Saved data entries:

★ ★ ★ ★

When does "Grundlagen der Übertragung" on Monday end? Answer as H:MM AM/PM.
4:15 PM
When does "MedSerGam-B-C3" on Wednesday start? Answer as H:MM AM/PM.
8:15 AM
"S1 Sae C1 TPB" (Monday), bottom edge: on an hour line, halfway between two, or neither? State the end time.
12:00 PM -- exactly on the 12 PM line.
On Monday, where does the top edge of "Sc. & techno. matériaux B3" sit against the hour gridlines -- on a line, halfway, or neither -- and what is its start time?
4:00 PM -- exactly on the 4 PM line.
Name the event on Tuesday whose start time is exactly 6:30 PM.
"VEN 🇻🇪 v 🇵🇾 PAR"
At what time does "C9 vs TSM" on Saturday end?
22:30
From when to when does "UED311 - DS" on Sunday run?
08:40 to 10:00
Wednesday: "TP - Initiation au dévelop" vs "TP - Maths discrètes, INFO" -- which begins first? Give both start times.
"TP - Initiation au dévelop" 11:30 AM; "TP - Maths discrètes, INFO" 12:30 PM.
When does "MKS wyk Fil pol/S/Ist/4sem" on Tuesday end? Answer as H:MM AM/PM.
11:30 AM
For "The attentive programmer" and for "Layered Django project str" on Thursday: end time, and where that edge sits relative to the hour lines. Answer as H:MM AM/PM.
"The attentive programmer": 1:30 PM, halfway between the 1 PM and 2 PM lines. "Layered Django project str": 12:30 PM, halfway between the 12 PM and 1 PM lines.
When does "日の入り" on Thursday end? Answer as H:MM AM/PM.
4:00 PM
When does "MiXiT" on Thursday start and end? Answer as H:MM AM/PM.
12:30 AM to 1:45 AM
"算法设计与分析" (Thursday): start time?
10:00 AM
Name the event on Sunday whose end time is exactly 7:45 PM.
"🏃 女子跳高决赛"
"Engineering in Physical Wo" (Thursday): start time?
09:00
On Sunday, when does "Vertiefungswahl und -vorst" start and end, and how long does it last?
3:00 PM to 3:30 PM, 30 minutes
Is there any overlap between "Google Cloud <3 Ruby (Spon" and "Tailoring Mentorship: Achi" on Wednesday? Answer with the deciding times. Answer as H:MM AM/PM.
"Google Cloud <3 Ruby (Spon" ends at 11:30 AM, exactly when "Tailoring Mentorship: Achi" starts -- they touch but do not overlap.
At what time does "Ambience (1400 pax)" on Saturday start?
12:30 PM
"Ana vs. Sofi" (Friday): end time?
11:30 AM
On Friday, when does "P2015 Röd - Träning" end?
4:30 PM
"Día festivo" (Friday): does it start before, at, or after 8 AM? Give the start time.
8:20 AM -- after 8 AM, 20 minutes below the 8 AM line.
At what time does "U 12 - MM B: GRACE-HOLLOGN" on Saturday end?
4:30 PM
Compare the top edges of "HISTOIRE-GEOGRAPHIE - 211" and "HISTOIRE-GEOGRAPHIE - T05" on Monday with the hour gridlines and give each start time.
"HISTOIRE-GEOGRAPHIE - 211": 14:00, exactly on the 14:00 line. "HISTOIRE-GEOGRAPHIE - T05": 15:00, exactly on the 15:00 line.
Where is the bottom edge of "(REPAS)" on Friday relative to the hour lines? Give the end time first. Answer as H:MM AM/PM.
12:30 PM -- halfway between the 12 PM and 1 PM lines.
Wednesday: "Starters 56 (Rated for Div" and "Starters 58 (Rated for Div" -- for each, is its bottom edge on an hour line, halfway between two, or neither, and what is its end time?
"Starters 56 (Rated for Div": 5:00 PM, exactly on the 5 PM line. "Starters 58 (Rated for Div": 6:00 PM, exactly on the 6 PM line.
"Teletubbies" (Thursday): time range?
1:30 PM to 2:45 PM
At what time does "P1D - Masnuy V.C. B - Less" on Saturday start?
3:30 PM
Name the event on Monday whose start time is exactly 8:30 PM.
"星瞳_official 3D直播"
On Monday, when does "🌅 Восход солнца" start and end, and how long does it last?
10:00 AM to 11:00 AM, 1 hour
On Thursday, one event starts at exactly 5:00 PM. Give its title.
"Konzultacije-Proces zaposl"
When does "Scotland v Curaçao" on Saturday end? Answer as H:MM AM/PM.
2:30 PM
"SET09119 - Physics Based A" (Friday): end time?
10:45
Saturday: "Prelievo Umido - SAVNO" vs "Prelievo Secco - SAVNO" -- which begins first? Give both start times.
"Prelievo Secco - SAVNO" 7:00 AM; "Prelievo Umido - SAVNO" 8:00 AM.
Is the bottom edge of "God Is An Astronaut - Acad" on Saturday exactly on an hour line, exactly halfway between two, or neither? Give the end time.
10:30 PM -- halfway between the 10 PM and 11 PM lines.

★ ★ ★ ★

> _GOAL OF THE EXERCISE_
Rewrite all of the lines, swapping "Answer as H:MM AM/PM" for "Give it in H:MM AM/PM form" wherever it occurs and leaving everything else the same.

> _RESULT_
When does "Grundlagen der Übertragung" on Monday end? Give it in H:MM AM/PM form.
4:15 PM
When does "MedSerGam-B-C3" on Wednesday start? Give it in H:MM AM/PM form.
8:15 AM
"S1 Sae C1 TPB" (Monday), bottom edge: on an hour line, halfway between two, or neither? State the end time.
12:00 PM -- exactly on the 12 PM line.
On Monday, where does the top edge of "Sc. & techno. matériaux B3" sit against the hour gridlines -- on a line, halfway, or neither -- and what is its start time?
4:00 PM -- exactly on the 4 PM line.
Name the event on Tuesday whose start time is exactly 6:30 PM.
"VEN 🇻🇪 v 🇵🇾 PAR"
At what time does "C9 vs TSM" on Saturday end?
22:30
From when to when does "UED311 - DS" on Sunday run?
08:40 to 10:00
Wednesday: "TP - Initiation au dévelop" vs "TP - Maths discrètes, INFO" -- which begins first? Give both start times.
"TP - Initiation au dévelop" 11:30 AM; "TP - Maths discrètes, INFO" 12:30 PM.
When does "MKS wyk Fil pol/S/Ist/4sem" on Tuesday end? Give it in H:MM AM/PM form.
11:30 AM
For "The attentive programmer" and for "Layered Django project str" on Thursday: end time, and where that edge sits relative to the hour lines. Give it in H:MM AM/PM form.
"The attentive programmer": 1:30 PM, halfway between the 1 PM and 2 PM lines. "Layered Django project str": 12:30 PM, halfway between the 12 PM and 1 PM lines.
When does "日の入り" on Thursday end? Give it in H:MM AM/PM form.
4:00 PM
When does "MiXiT" on Thursday start and end? Give it in H:MM AM/PM form.
12:30 AM to 1:45 AM
"算法设计与分析" (Thursday): start time?
10:00 AM
Name the event on Sunday whose end time is exactly 7:45 PM.
"🏃 女子跳高决赛"
"Engineering in Physical Wo" (Thursday): start time?
09:00
On Sunday, when does "Vertiefungswahl und -vorst" start and end, and how long does it last?
3:00 PM to 3:30 PM, 30 minutes
Is there any overlap between "Google Cloud <3 Ruby (Spon" and "Tailoring Mentorship: Achi" on Wednesday? Answer with the deciding times. Give it in H:MM AM/PM form.
"Google Cloud <3 Ruby (Spon" ends at 11:30 AM, exactly when "Tailoring Mentorship: Achi" starts -- they touch but do not overlap.
At what time does "Ambience (1400 pax)" on Saturday start?
12:30 PM
"Ana vs. Sofi" (Friday): end time?
11:30 AM
On Friday, when does "P2015 Röd - Träning" end?
4:30 PM
"Día festivo" (Friday): does it start before, at, or after 8 AM? Give the start time.
8:20 AM -- after 8 AM, 20 minutes below the 8 AM line.
At what time does "U 12 - MM B: GRACE-HOLLOGN" on Saturday end?
4:30 PM
Compare the top edges of "HISTOIRE-GEOGRAPHIE - 211" and "HISTOIRE-GEOGRAPHIE - T05" on Monday with the hour gridlines and give each start time.
"HISTOIRE-GEOGRAPHIE - 211": 14:00, exactly on the 14:00 line. "HISTOIRE-GEOGRAPHIE - T05": 15:00, exactly on the 15:00 line.
Where is the bottom edge of "(REPAS)" on Friday relative to the hour lines? Give the end time first. Give it in H:MM AM/PM form.
12:30 PM -- halfway between the 12 PM and 1 PM lines.
Wednesday: "Starters 56 (Rated for Div" and "Starters 58 (Rated for Div" -- for each, is its bottom edge on an hour line, halfway between two, or neither, and what is its end time?
"Starters 56 (Rated for Div": 5:00 PM, exactly on the 5 PM line. "Starters 58 (Rated for Div": 6:00 PM, exactly on the 6 PM line.
"Teletubbies" (Thursday): time range?
1:30 PM to 2:45 PM
At what time does "P1D - Masnuy V.C. B - Less" on Saturday start?
3:30 PM
Name the event on Monday whose start time is exactly 8:30 PM.
"星瞳_official 3D直播"
On Monday, when does "🌅 Восход солнца" start and end, and how long does it last?
10:00 AM to 11:00 AM, 1 hour
On Thursday, one event starts at exactly 5:00 PM. Give its title.
"Konzultacije-Proces zaposl"
When does "Scotland v Curaçao" on Saturday end? Give it in H:MM AM/PM form.
2:30 PM
"SET09119 - Physics Based A" (Friday): end time?
10:45
Saturday: "Prelievo Umido - SAVNO" vs "Prelievo Secco - SAVNO" -- which begins first? Give both start times.
"Prelievo Secco - SAVNO" 7:00 AM; "Prelievo Umido - SAVNO" 8:00 AM.
Is the bottom edge of "God Is An Astronaut - Acad" on Saturday exactly on an hour line, exactly halfway between two, or neither? Give the end time.
10:30 PM -- halfway between the 10 PM and 11 PM lines.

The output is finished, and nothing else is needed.